Problem requirements →
Display every line in the items below that contains the string "collection". The match is case-sensitive.

Dataset entries:

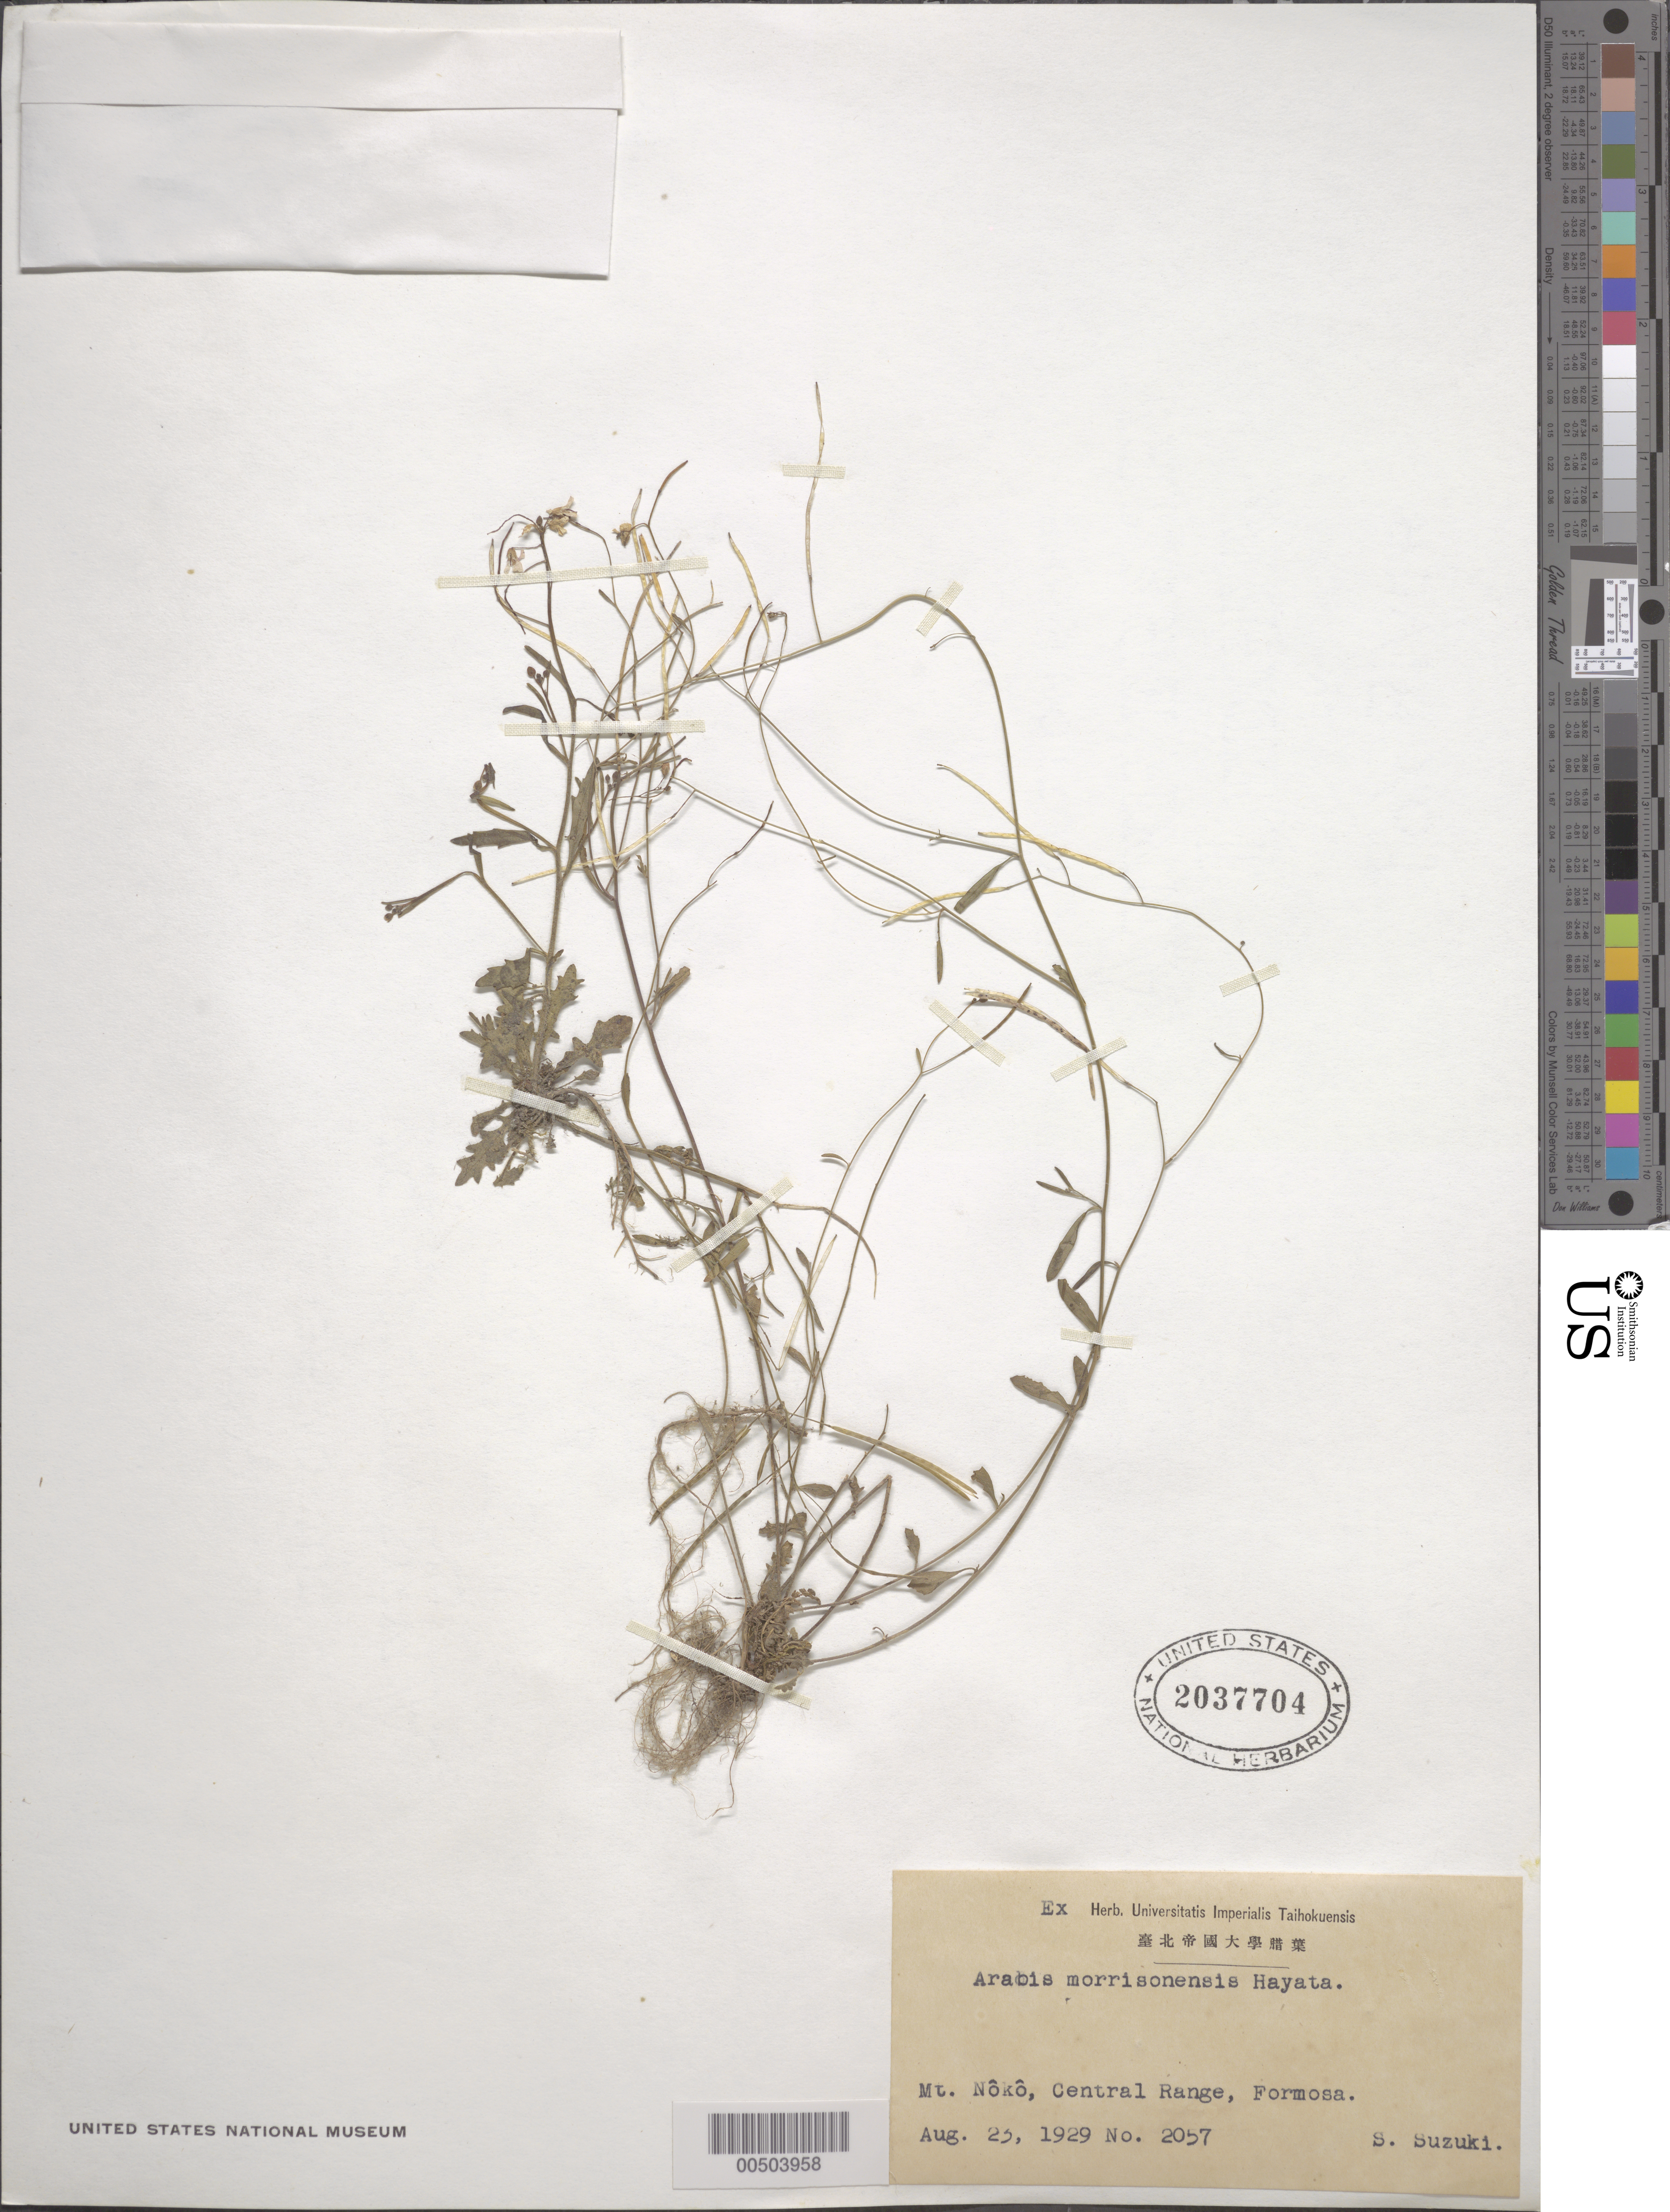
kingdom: Plantae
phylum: Tracheophyta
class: Magnoliopsida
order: Brassicales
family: Brassicaceae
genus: Arabis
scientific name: Arabis morrisonensis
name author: Hayata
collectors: S. Suzuki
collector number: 2057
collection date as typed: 23 Aug 1929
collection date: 1929-08-23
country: Taiwan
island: Taiwan [Formosa]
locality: Mt. Noko, Central Range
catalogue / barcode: US 2037704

Solution for this exercise →
collection date as typed: 23 Aug 1929
collection date: 1929-08-23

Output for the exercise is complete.